Honor Fraser Gallery presents Dutch artist Rafaël Rozendaal in the group exhibition “Liquid Crystal Palace: Recent Works with Jeremy Blake“, curated by Rhizome Editor and curator Michael Connor and Nate Hitchcock. The exhibition is on view until April 5, 2014.
This exhibition is an opportunity to look at Liquid Villa (2000) by Jeremy Blake alongside more recent artworks by Jeffrey Baij, Petra Cortright, Chris Coy, Sara Ludy, Rafaël Rozendaal, and Travess Smalley. By bringing these works together, the exhibition will draw out shared concerns that have been obscured by the passage of time and Blake’s tragic death.
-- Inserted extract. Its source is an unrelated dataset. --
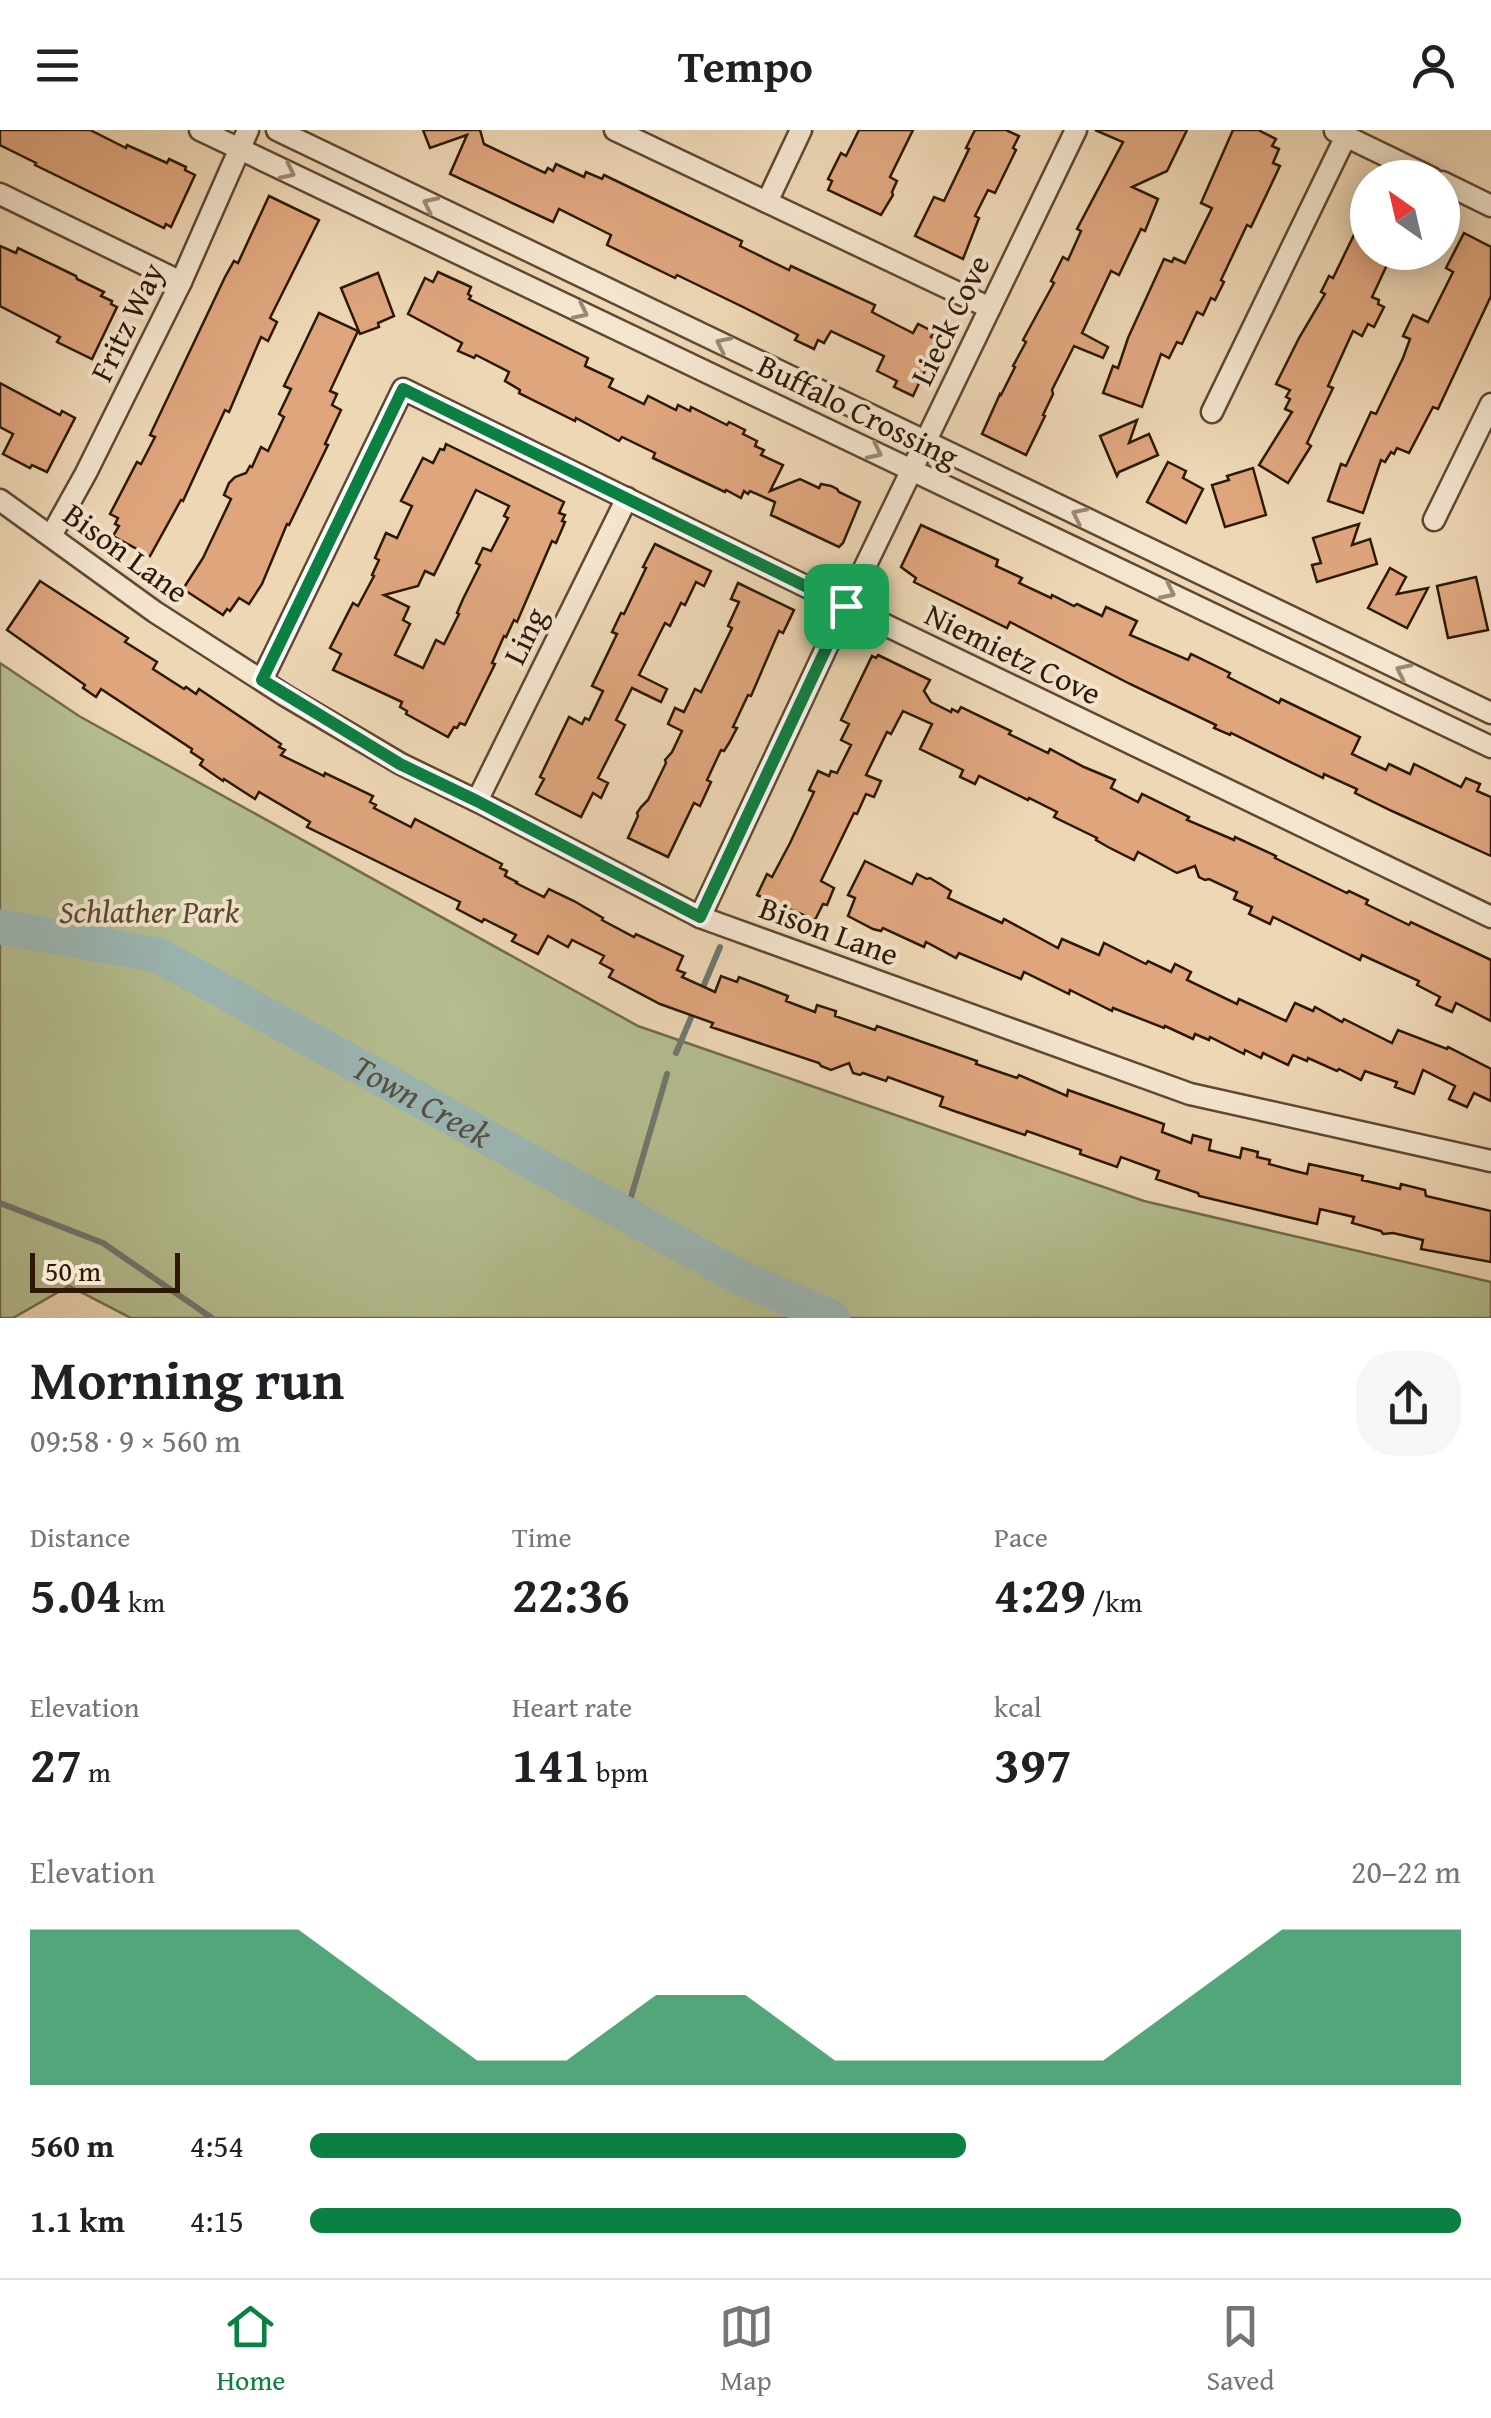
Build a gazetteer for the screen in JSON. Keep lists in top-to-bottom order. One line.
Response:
{"streets":{"street":["Lieck Cove","Fritz Way","Buffalo Crossing","Bison Lane","Ling","Niemietz Cove"]},"crossings":[["Lieck Cove","Buffalo Crossing"],["Lieck Cove","Bison Lane"],["Lieck Cove","Niemietz Cove"],["Fritz Way","Buffalo Crossing"],["Fritz Way","Bison Lane"],["Bison Lane","Ling"],["Bison Lane","Niemietz Cove"],["Ling","Niemietz Cove"]],"water":["Town Creek"],"parks":["Schlather Park"],"scale_bar":"50 m","north":"top left","page":{"header":"Tempo","scale":"50 m","heading":["Morning run","09:58 · 9 × 560 m"],"stats":[["Distance","5.04 km"],["Time","22:36"],["Pace","4:29 /km"],["Elevation","27 m"],["Heart rate","141 bpm"],["kcal","397"]],"chart":["Elevation","20–22 m"],"list":[{"name":"560 m","note":"4:54"},{"name":"1.1 km","note":"4:15"}],"tabs":["Home","Map","Saved"]}}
Liquid Villa shifts between lucid, crisp dream architecture and colorful, blurring abstraction, unsettling the viewer between pictorial depth and flatness. These shifts take place from moment to moment, but also within particular scenes. For example, the dark alcoves in his dreamlike villa feature glowing orange torches with jagged edges, suggesting (on a pictorial level) the amorphousness of flame, but (on a material level) the low-resolution artefacts of a too-large digital image. Such passages function in a way that is analogous to facture in painting: as traces that point back to the process by which the work was created. Thus, Blake’s “painterly sensibility” incongruously leads him to call attention to his use of digital tools.
Rafaël Rozendaal presents two lenticular paintings in the exhibition as well as a website installation. In Rozendaal’s work, the abstractions could be said to refer to a distinct tradition from that of painting, one rooted in the very technologies of image reproduction that have provoked repeated existential crises in the painting field over the years.
About Rafaël Rozendaal
Born 1980, Dutch-Brazilian, lives and works in New York. Rafaël Rozendaal is a visual artist who uses the internet as his canvas. His artistic practice consists of websites, installations, drawings, writings and lectures. Spread out over a vast network of domain names, he attracts a large online audience of over 30 million visits per year. His work researches the screen as a pictorial space, reverse engineering reality into condensed bits, in a space somewhere between animated cartoons and paintings. His installations involve moving light and reflections, taking online works and transforming them into spatial experiences.
He also created BYOB (Bring Your Own Beamer), an open source DIY curatorial format that is spreading across the world rapidly.